We got up at about 4:45 and went for the DIY breakfast which had been arranged through Johanna at the Tatla Lake Manor. She had hard boiled eggs, cereal, instant oatmeal, yogurt, juice, fruit, etc for us. Rick and the two Gary's were just getting ready to leave after a too-short nap. About a half hour later we were on the road as well, headed for our next breakfast (you can never have too many). Christine had arranged for the Kinnikinik Lodge (www.pasturetoplate.ca) to open early for us. About half way there we overtook the other group, and rode with them for a bit before going on ahead. When a business is so cooperative it's always nice when a good portion of the riders take advantage of the offer and make it worthwhile for the business. This is the first 600 I've ever been on where everyone involved with the event organizers, riders still going, plus dnf's, had breakfast together on the second day (Alex overslept and was a little late, as was Sally, who cycled there from Tatla). What a wonderful experience. Good thing we weren't trying for a fast time.

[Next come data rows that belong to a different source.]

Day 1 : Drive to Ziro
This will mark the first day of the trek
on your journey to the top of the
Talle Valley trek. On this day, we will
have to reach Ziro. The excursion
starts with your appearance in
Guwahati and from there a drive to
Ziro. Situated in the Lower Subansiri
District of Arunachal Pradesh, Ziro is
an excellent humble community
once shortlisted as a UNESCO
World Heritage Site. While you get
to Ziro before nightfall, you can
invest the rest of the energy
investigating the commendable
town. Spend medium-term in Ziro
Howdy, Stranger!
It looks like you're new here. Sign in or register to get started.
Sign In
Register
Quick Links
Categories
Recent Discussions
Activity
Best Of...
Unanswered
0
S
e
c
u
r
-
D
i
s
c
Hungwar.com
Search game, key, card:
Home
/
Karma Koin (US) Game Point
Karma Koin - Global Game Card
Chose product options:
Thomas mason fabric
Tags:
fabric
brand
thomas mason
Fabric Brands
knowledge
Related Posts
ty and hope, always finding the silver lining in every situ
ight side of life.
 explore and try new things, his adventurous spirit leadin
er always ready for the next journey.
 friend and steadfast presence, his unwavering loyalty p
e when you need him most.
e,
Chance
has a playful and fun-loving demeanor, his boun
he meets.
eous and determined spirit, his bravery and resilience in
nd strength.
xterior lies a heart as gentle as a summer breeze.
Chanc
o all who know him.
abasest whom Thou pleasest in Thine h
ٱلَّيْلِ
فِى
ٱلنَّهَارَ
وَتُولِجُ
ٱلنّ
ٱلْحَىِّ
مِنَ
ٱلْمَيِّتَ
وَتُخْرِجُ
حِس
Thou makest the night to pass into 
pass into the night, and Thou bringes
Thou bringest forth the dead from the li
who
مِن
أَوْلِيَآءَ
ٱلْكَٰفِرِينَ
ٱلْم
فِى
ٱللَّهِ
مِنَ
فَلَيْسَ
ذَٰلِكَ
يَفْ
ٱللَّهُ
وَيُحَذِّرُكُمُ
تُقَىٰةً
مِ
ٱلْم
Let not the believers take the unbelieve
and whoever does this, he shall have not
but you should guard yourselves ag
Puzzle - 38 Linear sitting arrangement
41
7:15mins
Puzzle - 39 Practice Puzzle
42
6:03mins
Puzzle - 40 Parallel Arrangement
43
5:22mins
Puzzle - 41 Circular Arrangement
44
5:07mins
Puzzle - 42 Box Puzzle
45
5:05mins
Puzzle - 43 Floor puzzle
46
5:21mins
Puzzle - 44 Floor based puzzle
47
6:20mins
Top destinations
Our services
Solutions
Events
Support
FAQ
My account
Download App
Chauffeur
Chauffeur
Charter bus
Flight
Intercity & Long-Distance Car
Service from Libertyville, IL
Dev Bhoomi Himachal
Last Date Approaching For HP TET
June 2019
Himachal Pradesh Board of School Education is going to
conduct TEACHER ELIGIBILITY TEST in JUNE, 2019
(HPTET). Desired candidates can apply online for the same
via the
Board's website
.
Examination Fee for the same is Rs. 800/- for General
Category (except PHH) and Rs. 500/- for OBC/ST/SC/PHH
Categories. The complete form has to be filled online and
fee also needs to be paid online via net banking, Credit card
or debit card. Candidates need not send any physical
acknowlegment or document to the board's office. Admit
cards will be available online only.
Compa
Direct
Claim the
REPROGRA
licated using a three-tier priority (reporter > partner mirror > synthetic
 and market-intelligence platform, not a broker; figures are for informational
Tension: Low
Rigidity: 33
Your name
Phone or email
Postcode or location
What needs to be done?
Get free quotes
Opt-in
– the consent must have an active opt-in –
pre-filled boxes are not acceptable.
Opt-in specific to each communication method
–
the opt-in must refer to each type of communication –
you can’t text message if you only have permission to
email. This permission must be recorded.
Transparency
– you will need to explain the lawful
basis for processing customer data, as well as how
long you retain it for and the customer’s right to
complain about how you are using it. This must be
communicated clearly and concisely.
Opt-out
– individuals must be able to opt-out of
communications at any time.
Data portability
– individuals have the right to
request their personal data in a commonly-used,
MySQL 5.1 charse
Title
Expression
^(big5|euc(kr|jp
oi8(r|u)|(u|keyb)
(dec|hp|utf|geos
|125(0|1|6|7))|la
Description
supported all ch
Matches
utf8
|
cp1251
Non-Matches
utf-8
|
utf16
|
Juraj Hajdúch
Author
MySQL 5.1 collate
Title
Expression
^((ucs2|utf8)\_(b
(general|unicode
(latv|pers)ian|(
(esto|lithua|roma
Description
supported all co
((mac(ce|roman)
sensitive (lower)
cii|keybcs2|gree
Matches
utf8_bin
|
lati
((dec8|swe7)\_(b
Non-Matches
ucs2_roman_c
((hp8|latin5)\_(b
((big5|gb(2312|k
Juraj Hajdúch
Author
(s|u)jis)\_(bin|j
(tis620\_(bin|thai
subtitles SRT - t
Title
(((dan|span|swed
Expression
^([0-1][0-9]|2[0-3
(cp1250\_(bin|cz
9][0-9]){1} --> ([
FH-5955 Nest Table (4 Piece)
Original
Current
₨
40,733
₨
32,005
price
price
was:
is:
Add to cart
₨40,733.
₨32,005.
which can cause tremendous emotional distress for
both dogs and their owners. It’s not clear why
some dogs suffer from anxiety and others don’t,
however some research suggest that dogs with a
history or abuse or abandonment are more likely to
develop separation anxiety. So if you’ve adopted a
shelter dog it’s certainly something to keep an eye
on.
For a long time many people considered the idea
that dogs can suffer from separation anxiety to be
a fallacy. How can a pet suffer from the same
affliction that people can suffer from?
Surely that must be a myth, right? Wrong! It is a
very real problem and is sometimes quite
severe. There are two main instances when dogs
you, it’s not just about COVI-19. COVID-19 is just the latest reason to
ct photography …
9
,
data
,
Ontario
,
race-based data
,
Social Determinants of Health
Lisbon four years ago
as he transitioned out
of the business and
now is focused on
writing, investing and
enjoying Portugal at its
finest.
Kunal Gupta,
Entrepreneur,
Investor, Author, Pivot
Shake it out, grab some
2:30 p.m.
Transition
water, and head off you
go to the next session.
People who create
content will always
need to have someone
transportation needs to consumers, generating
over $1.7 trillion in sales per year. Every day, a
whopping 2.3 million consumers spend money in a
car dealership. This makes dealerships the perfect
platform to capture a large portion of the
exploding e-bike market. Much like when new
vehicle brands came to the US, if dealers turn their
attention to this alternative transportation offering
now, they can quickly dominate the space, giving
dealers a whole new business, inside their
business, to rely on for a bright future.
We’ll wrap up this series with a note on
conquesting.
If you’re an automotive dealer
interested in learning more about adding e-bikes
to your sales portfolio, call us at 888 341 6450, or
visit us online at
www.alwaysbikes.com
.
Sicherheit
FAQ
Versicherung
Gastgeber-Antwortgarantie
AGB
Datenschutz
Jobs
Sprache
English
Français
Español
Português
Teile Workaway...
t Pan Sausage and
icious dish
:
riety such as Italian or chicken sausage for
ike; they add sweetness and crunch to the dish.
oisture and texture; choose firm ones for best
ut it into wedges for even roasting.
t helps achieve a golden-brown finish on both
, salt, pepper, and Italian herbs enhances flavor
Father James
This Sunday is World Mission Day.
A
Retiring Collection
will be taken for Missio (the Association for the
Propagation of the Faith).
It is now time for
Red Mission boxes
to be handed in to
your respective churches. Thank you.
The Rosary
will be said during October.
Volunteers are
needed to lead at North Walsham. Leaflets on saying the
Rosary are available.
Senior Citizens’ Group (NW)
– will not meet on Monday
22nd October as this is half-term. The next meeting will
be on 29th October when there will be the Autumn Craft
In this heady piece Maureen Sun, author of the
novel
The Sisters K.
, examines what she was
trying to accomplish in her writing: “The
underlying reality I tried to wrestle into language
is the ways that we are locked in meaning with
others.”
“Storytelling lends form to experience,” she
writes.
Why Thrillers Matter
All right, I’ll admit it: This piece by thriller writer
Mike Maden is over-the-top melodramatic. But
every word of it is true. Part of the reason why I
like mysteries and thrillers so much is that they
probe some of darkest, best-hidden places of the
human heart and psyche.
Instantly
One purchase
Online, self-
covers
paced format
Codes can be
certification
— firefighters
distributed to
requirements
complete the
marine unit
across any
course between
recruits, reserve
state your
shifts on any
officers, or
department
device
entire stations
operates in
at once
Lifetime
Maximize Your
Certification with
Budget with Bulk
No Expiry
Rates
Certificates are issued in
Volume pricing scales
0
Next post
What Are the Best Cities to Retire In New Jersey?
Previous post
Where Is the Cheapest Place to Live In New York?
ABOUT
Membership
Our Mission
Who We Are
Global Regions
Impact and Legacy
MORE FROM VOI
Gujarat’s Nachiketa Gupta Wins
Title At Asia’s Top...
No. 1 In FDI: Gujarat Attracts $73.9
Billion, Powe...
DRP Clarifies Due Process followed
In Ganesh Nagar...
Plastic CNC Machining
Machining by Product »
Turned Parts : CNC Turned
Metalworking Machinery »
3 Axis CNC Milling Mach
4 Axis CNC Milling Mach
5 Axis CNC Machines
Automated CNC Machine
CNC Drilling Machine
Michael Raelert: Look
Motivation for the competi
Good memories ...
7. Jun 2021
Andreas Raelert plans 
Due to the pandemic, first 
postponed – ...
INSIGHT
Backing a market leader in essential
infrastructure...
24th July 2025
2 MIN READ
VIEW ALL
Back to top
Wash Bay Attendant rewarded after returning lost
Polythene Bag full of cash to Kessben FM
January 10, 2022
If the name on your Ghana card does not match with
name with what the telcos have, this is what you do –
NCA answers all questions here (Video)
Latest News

Back on the road we climbed a long hill torn up for re-paving, then continued to make fairly good time. We saw the other group one more time at Hanceville where we had stopped for water and ice cream. They were starting to look a little weary. We had a couple of small rain showers, one of which seemed enough to put on rain gear for (it wasn't). Finally the last couple of huge ups and downs, and we rolled into the finish. A new personal record for all three of us, I think. Slowest 600, that is.
I loved the route. I would like to see it done again some time in the future, although I may get some opposition on this. The scenery and wildlife was spectacular and diverse. Road conditions went from perfect to very rough and everything in between, but there was very little debris on the road. There was very low traffic, and the vehicles that were out there were the most courteous drivers I've ever encountered. There were so many friendly waves (using all fingers, not just one), friendly horn toots, (only one sustained blast while passing), and drivers waited patiently behind until it was safe to pass. Christine and Sally's support made it that much better. If we ever do run it again, it should be run two weeks after the LM 600 instead of one, to give more recovery time and maybe attract a few more riders. Also, some means of later riders getting water at the Nimpo turnaround after the store closes needs to be arranged. We had thought that most riders would make it there in under fifteen hours, but that was not the case.
Thanks, Christine and Richard for putting together a great ride.